- Required action: Reproduce the passage of the transcript on Mormonism and the atonement word for word, starting at "In essence, in" and ending at "a beautiful hymn.".

In essence, in Mormonism, a person has to become his own Savior. I mean, Jesus does pay part of it, but you have this big responsibility. And here we are on Good Friday, Sunday is Easter, and for Christians all over the world, we're going to be celebrating the Resurrection as victory that we get to celebrate in.

But it was nothing that we did. It was everything that Jesus did. In fact, we have a hymn by Isaac Watts called At the Cross, and it's a beautiful hymn.

And this is what the refrain says, At the cross, at the cross, where I first saw the light, and the burden of my heart rolled away, it was there by faith I received my sight, and now I am happy all the day. And what he is expressing is what all Christians who believe in what the Bible teaches, is that Jesus paid it all, all to Him I owe, and there's nothing that I have done. But according to Mormonism, according to James Faust, the only way you're going to get mercy extended is by you paying every farthing. Well, it gets even worse, Eric, when you look back at the teachings of Joseph Fielding Smith. He was the tenth president of The Church of Jesus Christ of Latter-day Saints. In Volume 1, pages 135 to 36 in his book, Doctrines of Salvation, he said, Joseph Smith taught that there were certain sins so grievous that man may commit that they will place the transgressors beyond the power of the atonement of Christ. Can you imagine that? There are certain things that a human being can possibly do that will place that transgressor beyond the power of the atonement of Christ.

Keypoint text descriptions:

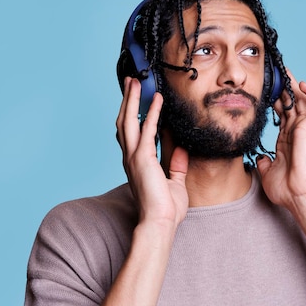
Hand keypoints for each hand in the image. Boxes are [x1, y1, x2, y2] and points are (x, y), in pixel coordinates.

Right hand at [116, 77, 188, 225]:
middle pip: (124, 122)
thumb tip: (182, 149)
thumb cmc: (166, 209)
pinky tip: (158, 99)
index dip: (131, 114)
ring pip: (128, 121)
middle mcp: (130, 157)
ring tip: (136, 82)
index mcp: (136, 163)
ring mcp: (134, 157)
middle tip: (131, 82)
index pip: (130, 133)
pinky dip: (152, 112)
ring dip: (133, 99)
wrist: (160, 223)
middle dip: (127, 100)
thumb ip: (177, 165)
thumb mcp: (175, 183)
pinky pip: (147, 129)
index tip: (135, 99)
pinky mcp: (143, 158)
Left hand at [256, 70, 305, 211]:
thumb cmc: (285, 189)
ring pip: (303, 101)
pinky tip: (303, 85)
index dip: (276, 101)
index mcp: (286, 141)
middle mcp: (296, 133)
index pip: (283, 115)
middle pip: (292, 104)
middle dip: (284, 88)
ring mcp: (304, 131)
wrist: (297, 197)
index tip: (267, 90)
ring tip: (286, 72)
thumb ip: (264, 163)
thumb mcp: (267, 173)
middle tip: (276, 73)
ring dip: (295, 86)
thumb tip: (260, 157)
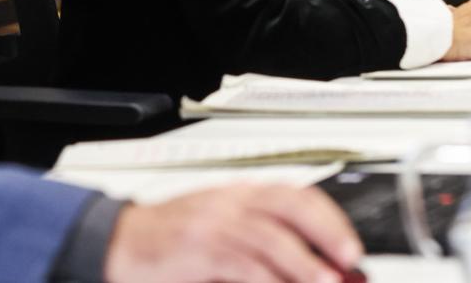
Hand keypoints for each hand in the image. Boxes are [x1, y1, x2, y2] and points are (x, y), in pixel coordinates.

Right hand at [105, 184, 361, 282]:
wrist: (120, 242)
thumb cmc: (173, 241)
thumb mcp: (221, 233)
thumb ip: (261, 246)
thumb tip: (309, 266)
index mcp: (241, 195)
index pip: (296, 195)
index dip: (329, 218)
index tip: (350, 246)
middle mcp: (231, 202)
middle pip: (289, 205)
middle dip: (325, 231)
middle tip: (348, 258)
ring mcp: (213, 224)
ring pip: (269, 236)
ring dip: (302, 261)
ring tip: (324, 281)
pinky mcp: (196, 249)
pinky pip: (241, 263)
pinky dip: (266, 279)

==

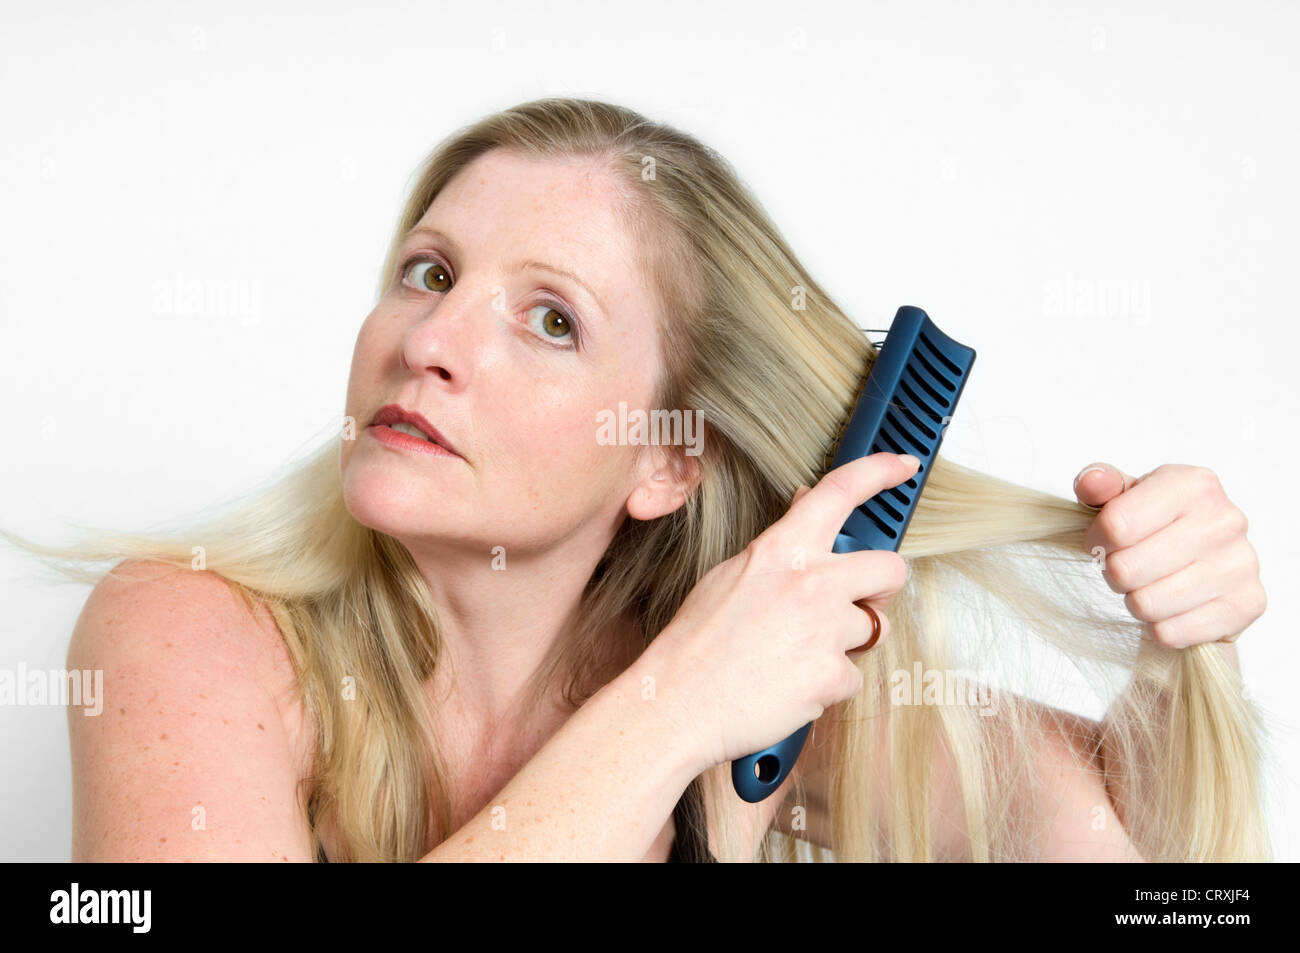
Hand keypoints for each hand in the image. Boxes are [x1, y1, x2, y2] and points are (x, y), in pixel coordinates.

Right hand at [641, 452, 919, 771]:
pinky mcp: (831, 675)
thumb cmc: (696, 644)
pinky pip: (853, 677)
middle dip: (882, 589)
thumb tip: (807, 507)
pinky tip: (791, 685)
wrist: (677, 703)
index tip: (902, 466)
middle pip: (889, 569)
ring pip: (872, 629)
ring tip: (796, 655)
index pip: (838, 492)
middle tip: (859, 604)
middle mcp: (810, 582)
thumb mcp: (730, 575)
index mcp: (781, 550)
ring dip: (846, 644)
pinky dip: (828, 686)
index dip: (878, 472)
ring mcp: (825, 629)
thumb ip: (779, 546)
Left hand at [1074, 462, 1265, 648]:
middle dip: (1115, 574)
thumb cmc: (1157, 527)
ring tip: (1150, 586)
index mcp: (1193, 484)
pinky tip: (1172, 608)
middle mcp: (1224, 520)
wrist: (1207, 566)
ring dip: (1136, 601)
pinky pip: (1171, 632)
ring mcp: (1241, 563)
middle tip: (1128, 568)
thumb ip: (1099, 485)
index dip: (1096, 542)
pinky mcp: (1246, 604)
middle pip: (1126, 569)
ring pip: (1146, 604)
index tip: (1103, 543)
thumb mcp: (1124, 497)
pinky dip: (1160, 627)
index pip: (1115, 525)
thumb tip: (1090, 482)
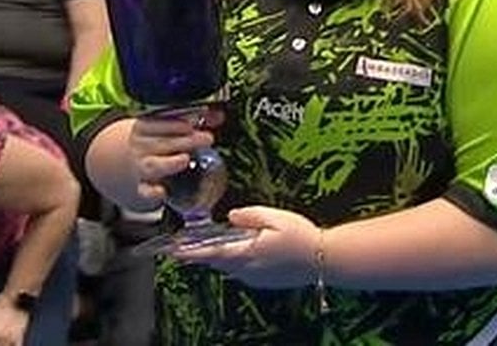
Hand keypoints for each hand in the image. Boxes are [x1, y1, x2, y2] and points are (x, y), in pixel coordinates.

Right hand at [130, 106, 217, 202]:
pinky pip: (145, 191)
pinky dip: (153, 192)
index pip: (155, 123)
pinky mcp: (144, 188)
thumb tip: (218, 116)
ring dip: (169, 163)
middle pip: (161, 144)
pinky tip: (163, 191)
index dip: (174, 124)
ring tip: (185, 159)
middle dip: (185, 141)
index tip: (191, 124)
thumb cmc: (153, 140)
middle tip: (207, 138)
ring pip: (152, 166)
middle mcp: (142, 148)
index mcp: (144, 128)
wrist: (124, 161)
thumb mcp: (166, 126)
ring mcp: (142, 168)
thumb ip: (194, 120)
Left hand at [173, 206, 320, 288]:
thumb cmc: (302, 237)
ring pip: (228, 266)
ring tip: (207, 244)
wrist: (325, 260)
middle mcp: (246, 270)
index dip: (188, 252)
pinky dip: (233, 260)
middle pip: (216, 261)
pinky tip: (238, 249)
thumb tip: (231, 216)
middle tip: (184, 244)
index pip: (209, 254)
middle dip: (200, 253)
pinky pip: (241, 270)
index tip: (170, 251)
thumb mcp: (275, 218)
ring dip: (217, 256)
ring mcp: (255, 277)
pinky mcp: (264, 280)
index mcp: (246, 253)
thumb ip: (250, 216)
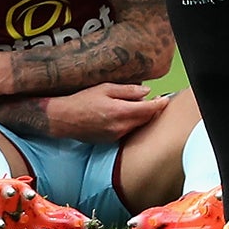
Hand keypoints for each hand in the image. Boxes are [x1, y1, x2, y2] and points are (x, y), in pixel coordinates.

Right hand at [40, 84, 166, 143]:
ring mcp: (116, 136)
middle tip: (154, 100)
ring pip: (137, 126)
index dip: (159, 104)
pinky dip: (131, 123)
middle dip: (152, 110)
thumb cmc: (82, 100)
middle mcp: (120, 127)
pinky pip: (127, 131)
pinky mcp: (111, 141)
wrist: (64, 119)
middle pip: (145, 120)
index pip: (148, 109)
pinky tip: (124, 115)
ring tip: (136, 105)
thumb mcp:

- Answer area:
In essence, in Mormonism, a person has to become his own Savior. I mean, Jesus does pay part of it, but you have this big responsibility. And here we are on Good Friday, Sunday is Easter, and for Christians all over the world, we're going to be celebrating the Resurrection as victory that we get to celebrate in.

But it was nothing that we did. It was everything that Jesus did. In fact, we have a hymn by Isaac Watts called At the Cross, and it's a beautiful hymn.